Intersecting the Internationalization of Education: Chinese Students in the United States

Thursday, January 5, 2012: 3:20 PM
Indiana Room (Chicago Marriott Downtown)
Hongshan Li, Kent State University
Internationalization of education is innately an international phenomenon and process. However, the study of the internationalization of the American education has so far sharply focused on the motivations, intentions, strategies, organizations, and implementations planned and carried out by American institutions ranging from various government agencies to public and private educational institutions. International students, including those from China, have been generally overlooked or reduced to a mere passive number.
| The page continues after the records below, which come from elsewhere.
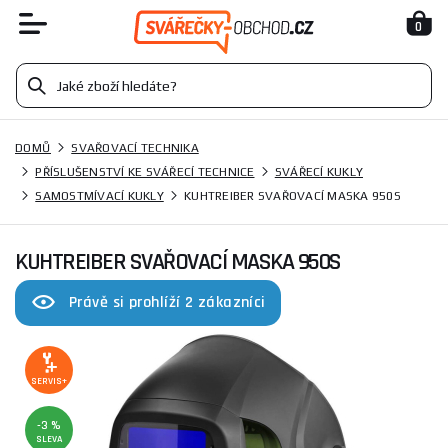
0
DOMŮ
SVAŘOVACÍ TECHNIKA
PŘÍSLUŠENSTVÍ KE SVÁŘECÍ TECHNICE
SVÁŘECÍ KUKLY
SAMOSTMÍVACÍ KUKLY
KUHTREIBER SVAŘOVACÍ MASKA 950S
KUHTREIBER SVAŘOVACÍ MASKA 950S
Právě si prohlíží 2 zákazníci
SERVIS+
-3 %
SLEVA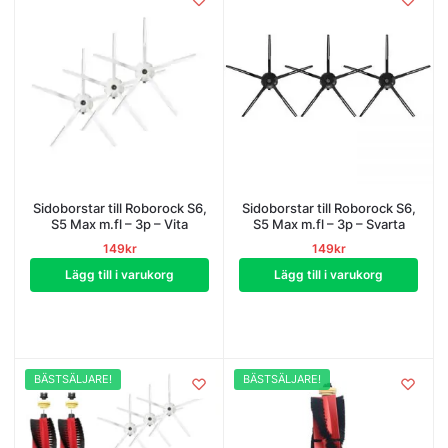
Sidoborstar till Roborock S6,
Sidoborstar till Roborock S6,
S5 Max m.fl – 3p – Vita
S5 Max m.fl – 3p – Svarta
149
kr
149
kr
Lägg till i varukorg
Lägg till i varukorg
BÄSTSÄLJARE!
BÄSTSÄLJARE!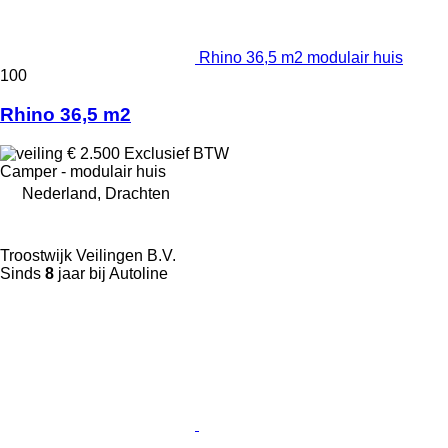
Rhino 36,5 m2 modulair huis
100
Rhino 36,5 m2
€ 2.500
Exclusief BTW
Camper - modulair huis
Nederland, Drachten
Troostwijk Veilingen B.V.
Sinds
8
jaar bij Autoline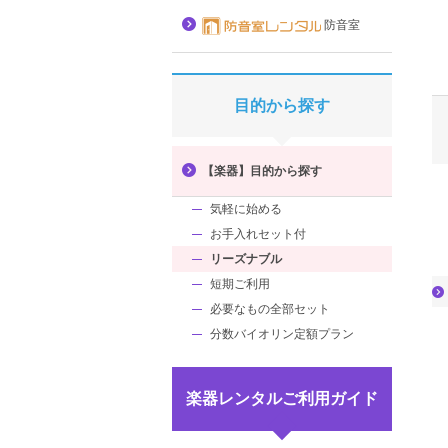
防音室
目的から探す
【楽器】目的から探す
気軽に始める
お手入れセット付
リーズナブル
短期ご利用
必要なもの全部セット
分数バイオリン定額プラン
楽器レンタルご利用ガイド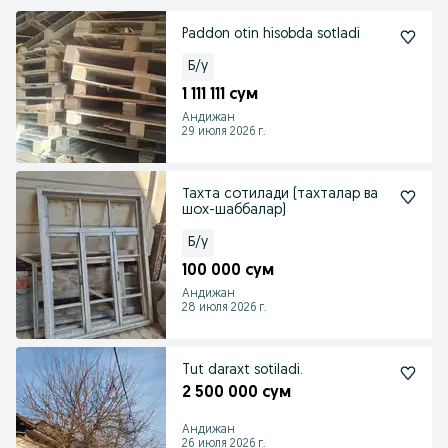
Paddon otin hisobda sotladi
Б/у
1 111 111 сум
Андижан
29 июля 2026 г.
Тахта сотилади (тахталар ва
шох-шаббалар)
Б/у
100 000 сум
Андижан
28 июля 2026 г.
Tut daraxt sotiladi.
2 500 000 сум
Андижан
26 июля 2026 г.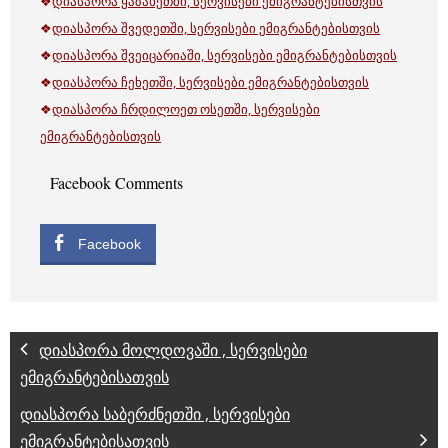
❖
დიასპორა ყაზახეთში, სერვისები ემიგრანტებისთვის
❖
დიასპორა შვედეთში, სერვისები ემიგრანტებისთვის
❖
დიასპორა შვეიცარიაში, სერვისები ემიგრანტებისთვის
❖
დიასპორა ჩეხეთში, სერვისები ემიგრანტებისთვის
❖
დიასპორა ჩრდილოეთ ოსეთში, სერვისები
ემიგრანტებისთვის
Facebook Comments
Facebook
დიასპორა მოლდოვაში , სერვისები
ემიგრანტებისათვის
დიასპორა საბერძნეთში , სერვისები
ემიგრანტებისათვის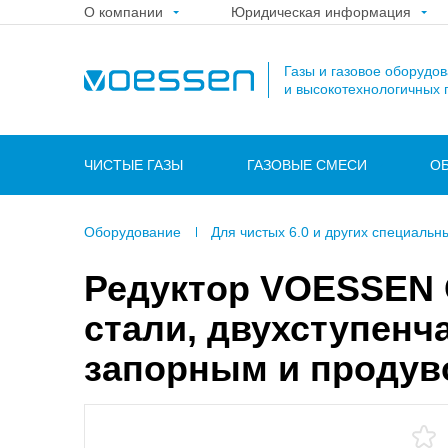
О компании
Юридическая информация
Газы и газовое оборудо
и высокотехнологичных 
ЧИСТЫЕ ГАЗЫ
ГАЗОВЫЕ СМЕСИ
О
Оборудование
Для чистых 6.0 и других специальн
Редуктор VOESSEN
стали, двухступенч
запорным и продув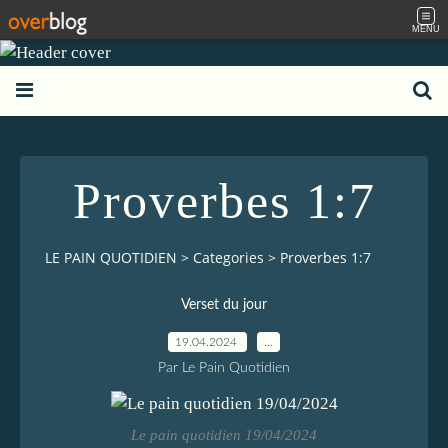
MENU
Proverbes 1:7
LE PAIN QUOTIDIEN
>
Categories
>
Proverbes 1:7
Verset du jour
19.04.2024
…
Par Le Pain Quotidien
Le pain quotidien 19/04/2024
            Based mostly on diaries, memoirs, and student publications, this paper tries to examine and evaluate the role played by Chinese students in the internationalization of American higher education in the first half of the 20th century. Driven partly by the need of modernizing and internationalizing China’s educational system, Chinese students began to enter American colleges and universities in significant numbers since the early 1900s and rose to the largest foreign student body in the United States by the mid-1920s. A close examination of their educational experiences in the United States will show that they not only benefited tremendously from the internationalization of education in this country, but also helped shape the same process through their broad and deep interactions with their fellow students, professors, and other community members beyond the confines of educational institutions. The width and depth of their engagement in and outside the classrooms, this author attempts to argue, was largely determined by their individual aspirations and deeply felt obligations to the modernization of China and the internationalization of her education.